Major William Dunlap III (1779–1844) was born on February 8, 1779, in Virginia, the son of William Dunlap II (1744–1816) and Rebecca Robertson (1751–1849). He married Oneida Green and settled in Fayette County, Kentucky. He worked as a farmer and butcher and served one year as mayor of Lexington.
William III’s father, William Dunlap II, was born in Augusta County, Virginia and served in the Revolutionary War until the surrender of Lord Cornwallis. The musket he carried in that war remained in the family for generations; a letter from 1806 describes his boys borrowing it to shoot turkeys over Christmas. William II married Rebecca Robertson, aunt of Chief Justice George Robertson, and the family settled near the present site of Lexington, Kentucky. The Dunlap family traced its American roots to Prof. John Dunlap of the University of Glasgow, who sailed for Virginia in 1730, and was “one of the oldest and most distinguished of the Scotch-Irish Presbyterian families of the South.”

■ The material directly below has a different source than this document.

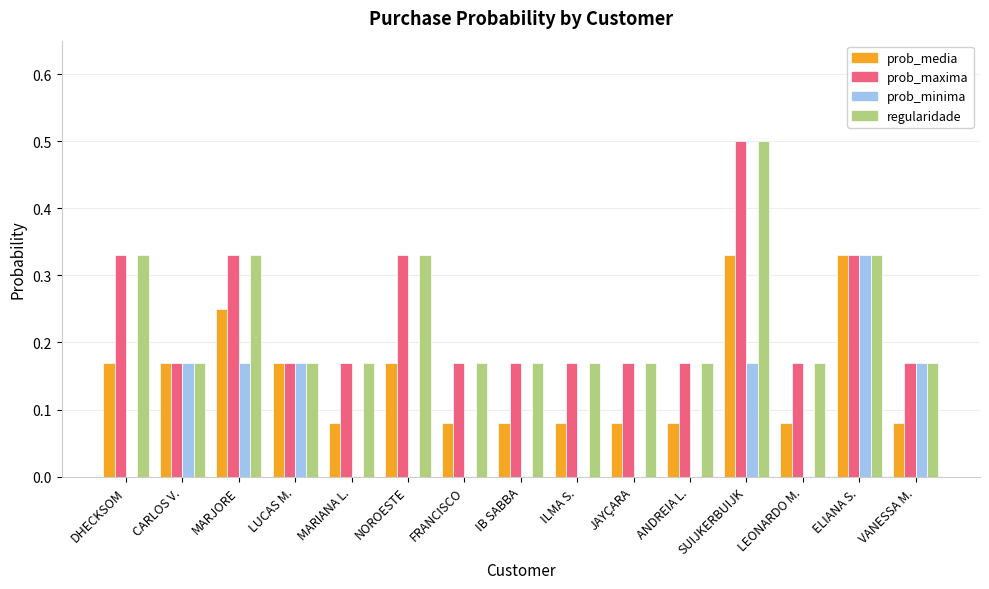

What is the sum of all regularidade values?

3.5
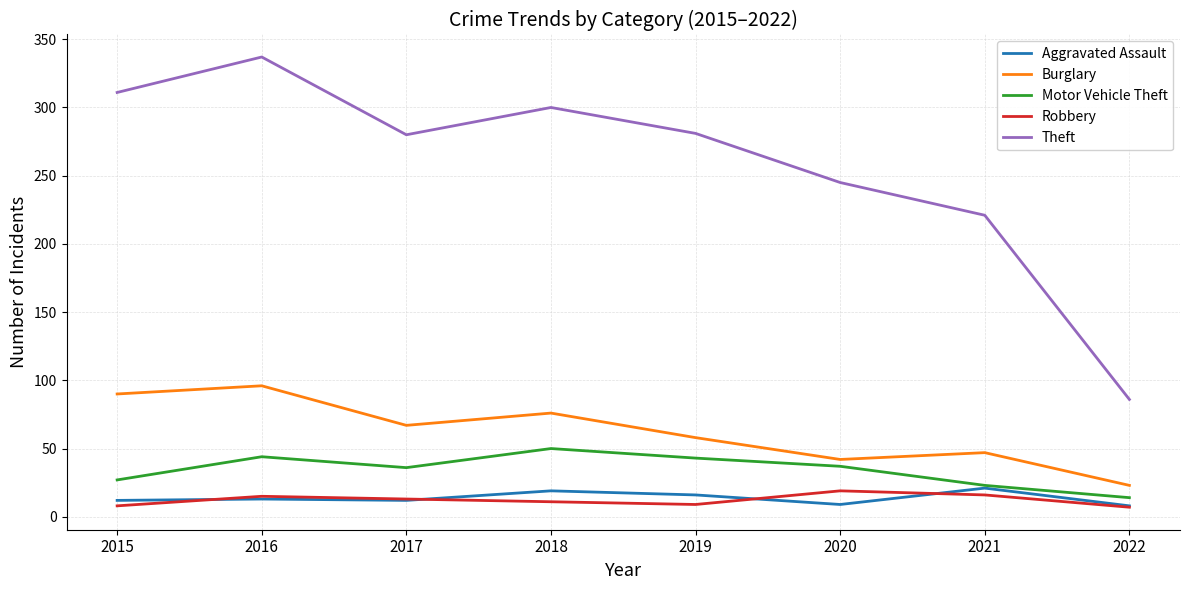

What is the minimum value for Theft?

86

William III and Oneida had many children, including Harriet (1811–1887), Alexander, Andrew, Frank, George, Green, James, John, Louisa, Martha, Mary, and Minerva. Among them was Mary Jane Dunlap (1814–1906), who married Joseph Hopper (1782–1860) in 1840. Through that marriage, the Dunlap Presbyterian heritage passed into the Hopper family.
William III’s siblings included Major Alexander Dunlap, who served in the War of 1812 and the Mexican War; Col. John Dunlap, who served in the Black Hawk War; and Rev. James Dunlap (1773–1866), a Baptist minister for over half a century who fathered thirteen children and left 209 descendants in four generations.
William Dunlap III died on January 2, 1844, in Fayette County, Kentucky.